#### RECORDS TO PROCESS
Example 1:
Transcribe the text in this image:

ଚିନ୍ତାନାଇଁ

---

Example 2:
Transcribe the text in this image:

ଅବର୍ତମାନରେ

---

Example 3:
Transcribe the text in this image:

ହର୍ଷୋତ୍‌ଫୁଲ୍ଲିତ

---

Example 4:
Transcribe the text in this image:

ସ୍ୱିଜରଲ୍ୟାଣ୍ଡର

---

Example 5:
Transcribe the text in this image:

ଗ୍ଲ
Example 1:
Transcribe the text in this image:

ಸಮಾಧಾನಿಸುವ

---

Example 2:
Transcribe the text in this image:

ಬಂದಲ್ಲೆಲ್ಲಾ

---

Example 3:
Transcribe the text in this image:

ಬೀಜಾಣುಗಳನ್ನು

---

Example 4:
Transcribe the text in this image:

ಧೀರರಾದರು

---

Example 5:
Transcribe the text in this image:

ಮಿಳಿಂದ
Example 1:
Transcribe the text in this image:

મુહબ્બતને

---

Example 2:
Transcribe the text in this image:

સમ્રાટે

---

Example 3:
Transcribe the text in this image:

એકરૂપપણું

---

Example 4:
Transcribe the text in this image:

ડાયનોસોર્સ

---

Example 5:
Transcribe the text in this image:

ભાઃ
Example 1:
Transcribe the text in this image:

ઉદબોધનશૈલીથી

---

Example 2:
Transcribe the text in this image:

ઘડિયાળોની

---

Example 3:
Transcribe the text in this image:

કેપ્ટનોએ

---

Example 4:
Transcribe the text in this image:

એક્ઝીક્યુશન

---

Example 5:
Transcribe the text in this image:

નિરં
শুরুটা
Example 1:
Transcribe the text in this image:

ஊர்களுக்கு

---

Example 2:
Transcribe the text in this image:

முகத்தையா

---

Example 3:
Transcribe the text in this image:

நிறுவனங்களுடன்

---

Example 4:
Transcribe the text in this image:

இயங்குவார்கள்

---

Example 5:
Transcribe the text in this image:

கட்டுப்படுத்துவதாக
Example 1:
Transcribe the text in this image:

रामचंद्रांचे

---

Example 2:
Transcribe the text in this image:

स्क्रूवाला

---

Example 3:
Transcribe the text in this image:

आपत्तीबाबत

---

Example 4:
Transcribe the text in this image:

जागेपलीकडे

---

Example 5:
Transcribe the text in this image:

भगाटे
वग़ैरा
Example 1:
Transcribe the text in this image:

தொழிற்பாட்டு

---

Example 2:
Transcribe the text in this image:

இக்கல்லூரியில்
########
DESCRIPTION OF THE TASK: Restate the entries. Match them exactly.

RESULT FOR THIS TASK:
Example 1:
Transcribe the text in this image:

ଚିନ୍ତାନାଇଁ

---

Example 2:
Transcribe the text in this image:

ଅବର୍ତମାନରେ

---

Example 3:
Transcribe the text in this image:

ହର୍ଷୋତ୍‌ଫୁଲ୍ଲିତ

---

Example 4:
Transcribe the text in this image:

ସ୍ୱିଜରଲ୍ୟାଣ୍ଡର

---

Example 5:
Transcribe the text in this image:

ଗ୍ଲ
Example 1:
Transcribe the text in this image:

ಸಮಾಧಾನಿಸುವ

---

Example 2:
Transcribe the text in this image:

ಬಂದಲ್ಲೆಲ್ಲಾ

---

Example 3:
Transcribe the text in this image:

ಬೀಜಾಣುಗಳನ್ನು

---

Example 4:
Transcribe the text in this image:

ಧೀರರಾದರು

---

Example 5:
Transcribe the text in this image:

ಮಿಳಿಂದ
Example 1:
Transcribe the text in this image:

મુહબ્બતને

---

Example 2:
Transcribe the text in this image:

સમ્રાટે

---

Example 3:
Transcribe the text in this image:

એકરૂપપણું

---

Example 4:
Transcribe the text in this image:

ડાયનોસોર્સ

---

Example 5:
Transcribe the text in this image:

ભાઃ
Example 1:
Transcribe the text in this image:

ઉદબોધનશૈલીથી

---

Example 2:
Transcribe the text in this image:

ઘડિયાળોની

---

Example 3:
Transcribe the text in this image:

કેપ્ટનોએ

---

Example 4:
Transcribe the text in this image:

એક્ઝીક્યુશન

---

Example 5:
Transcribe the text in this image:

નિરં
শুরুটা
Example 1:
Transcribe the text in this image:

ஊர்களுக்கு

---

Example 2:
Transcribe the text in this image:

முகத்தையா

---

Example 3:
Transcribe the text in this image:

நிறுவனங்களுடன்

---

Example 4:
Transcribe the text in this image:

இயங்குவார்கள்

---

Example 5:
Transcribe the text in this image:

கட்டுப்படுத்துவதாக
Example 1:
Transcribe the text in this image:

रामचंद्रांचे

---

Example 2:
Transcribe the text in this image:

स्क्रूवाला

---

Example 3:
Transcribe the text in this image:

आपत्तीबाबत

---

Example 4:
Transcribe the text in this image:

जागेपलीकडे

---

Example 5:
Transcribe the text in this image:

भगाटे
वग़ैरा
Example 1:
Transcribe the text in this image:

தொழிற்பாட்டு

---

Example 2:
Transcribe the text in this image:

இக்கல்லூரியில்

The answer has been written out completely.